Como dice Audre Lorde, poeta afrodescendiente:
“Lo que nos separa no son nuestras diferencias, sino la resistencia a reconocer esas diferencias y enfrentarnos a las distorsiones que resultan de ignorarlas y malinterpretarlas. Cuando nos definimos, cuando yo me defino a mí misma, cuando defino el espacio en el que soy como tú y el espacio en el que no lo soy, no estoy negando el contacto entre nosotras, ni te estoy excluyendo del contacto – estoy ampliando nuestro espacio de contacto.”
Pues bien, esa resistencia a reconocer nuestras diferencias se perpetúan cuando mujeres metropolitanas situadas en algún espacio de poder hablan por otras mujeres indígenas, campesinas, pueblerinas, provincianas, que no están posicionadas en dichos espacios. Se perpetúa cuando se es privilegiada en cargos públicos por pertenecer a una ideología, una familia o a un partido político, según sea el grupo de poder y presidente de turno. Situación desventajosa, para quienes como yo, no alaba ideologías totalizadoras, no proviene de familias influyentes de ningún tipo ni milita en partidos políticos, y mucho menos rinde culto o pleitesía a héroes patrios, a la iglesia católica o a la aristocracia chilena. Se perpetúa cuando se es víctima de un sistema opresor, pero en un momento siguiente se es parte de aquel mismo sistema, lo ejecutan o ambicionan.
Si tengo que describir a una líder femenina, la retrato como una mujer de 86 años de edad, que nos dice que para ser feminista no basta con ser mujer, que los niños y niñas son revolucionarios, que las niñas son feministas, que el feminismo es la capacidad de cuestionar todo: a dios, al padre, a los poderes, que los textos sagrados son una cárcel para las mujeres, que no defiende ninguna religión, porque todas están en contra de las mujeres, que las mujeres somos esclavas de la maternidad, no así los hombres, que la llamada democracia no es libertad, que está en contra de todos los gobiernos, porque todos los gobiernos sólo apoyan a las mujeres que trabajan para ellos.
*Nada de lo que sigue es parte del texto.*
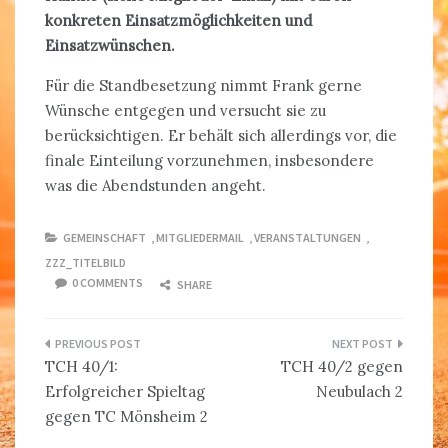
konkreten Einsatzmöglichkeiten und
Einsatzwünschen.
Für die Standbesetzung nimmt Frank gerne
Wünsche entgegen und versucht sie zu
berücksichtigen. Er behält sich allerdings vor, die
finale Einteilung vorzunehmen, insbesondere
was die Abendstunden angeht.
GEMEINSCHAFT
,
MITGLIEDERMAIL
,
VERANSTALTUNGEN
,
ZZZ_TITELBILD
0 COMMENTS
SHARE
Beitragsnavigation
TCH 40/1:
TCH 40/2 gegen
Erfolgreicher Spieltag
Neubulach 2
gegen TC Mönsheim 2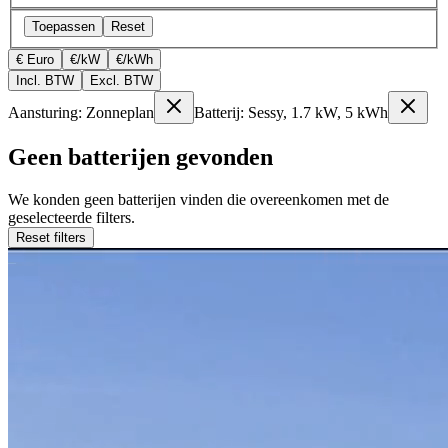
Toepassen
Reset
€ Euro
€/kW
€/kWh
Incl. BTW
Excl. BTW
Aansturing: Zonneplan
Batterij: Sessy, 1.7 kW, 5 kWh
Geen batterijen gevonden
We konden geen batterijen vinden die overeenkomen met de
geselecteerde filters.
Reset filters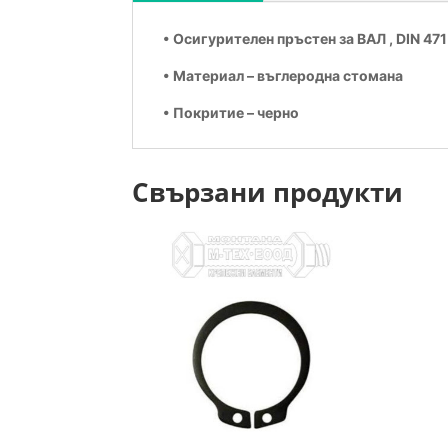
• Осигурителен пръстен за ВАЛ , DIN 471
• Материал – въглеродна стомана
• Покритие – черно
Свързани продукти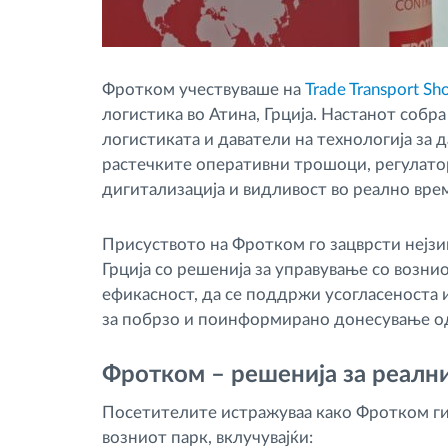
Фротком учествуваше на
Trade Transport S
логистика во Атина, Грција. Настанот соб
логистиката и даватели на технологија за 
растечките оперативни трошоци, регулато
дигитализација и видливост во реално вре
Присуството на Фротком го зацврсти нејз
Грција со решенија за управување со возни
ефикасност, да се поддржи усогласеноста 
за побрзо и поинформирано донесување о
Фротком – решенија за реалн
Посетителите истражуваа како Фротком ги
возниот парк, вклучувајќи: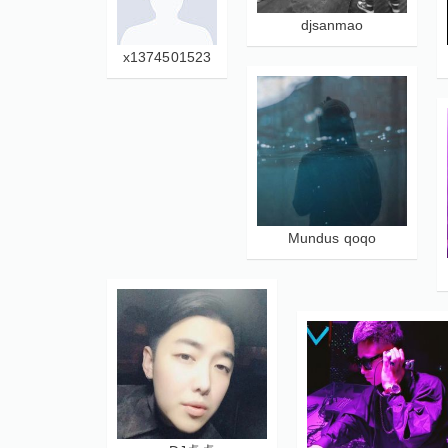
djsanmao
x1374501523
Mundus qoqo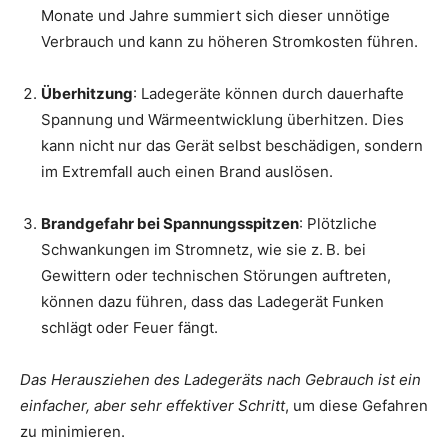
Monate und Jahre summiert sich dieser unnötige
Verbrauch und kann zu höheren Stromkosten führen.
Überhitzung
: Ladegeräte können durch dauerhafte
Spannung und Wärmeentwicklung überhitzen. Dies
kann nicht nur das Gerät selbst beschädigen, sondern
im Extremfall auch einen Brand auslösen.
Brandgefahr bei Spannungsspitzen
: Plötzliche
Schwankungen im Stromnetz, wie sie z. B. bei
Gewittern oder technischen Störungen auftreten,
können dazu führen, dass das Ladegerät Funken
schlägt oder Feuer fängt.
Das Herausziehen des Ladegeräts nach Gebrauch ist ein
einfacher, aber sehr effektiver Schritt
, um diese Gefahren
zu minimieren.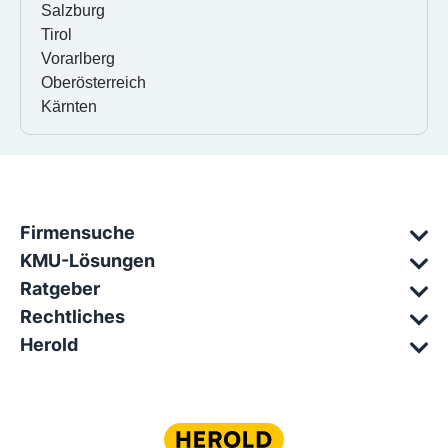
Salzburg
Tirol
Vorarlberg
Oberösterreich
Kärnten
Firmensuche
KMU-Lösungen
Ratgeber
Rechtliches
Herold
Esa mujer existe y se llama: Nawal El Saadawi. Escritora. Doctora. Activista. Feminista. Política. Nacida en una aldea en Egipto. Mutilada cuando niña, heroína cuando adulta.
El pensamiento y actuar de Nawal me inspira mucho más, que cualquier acción y performance de mujeres chilenas que en la actualidad participan y son obedientes a las instrucciones de sus partidos políticos, que nada tienen de revolucionarios, y donde los liderazgos femeninos sólo se acomodan en la casa del amo. Nawal me ilumina más, porque es más familiar y coherente con su retórica humanista.
Es interesante citar a Tzvetan Todorov, escritor francés, quien en las primeras páginas de su último libro titulado: “El triunfo del artista” evoca la revolución y los artistas rusos (1917- 1941). En dicho contexto explica la práctica de colocar un relato ficticio en el lugar del relato que las gentes comunes recordaban, convirtiéndose en dogma con la doctrina del realismo socialista, y norma obligatoria para las artes de la representación, entre ellas la literatura. Se exige sustituir el mundo que existe en realidad, por el mundo que debe llegar. Para el autor, la práctica del disfraz podría entenderse como un elogio del artista creador, pero dicho papel de fabricante de ilusiones está reservado a los líderes políticos, los artistas profesionales deben contentarse con el de simples intérpretes.
Lo descrito por Todorov me hace mucho sentido, porque esa misma inspiración se repite en un país que se fabrica sustituyendo la realidad por la ficción, y el resultado, es que todo el mundo queda atrapado en varias capas de engaños.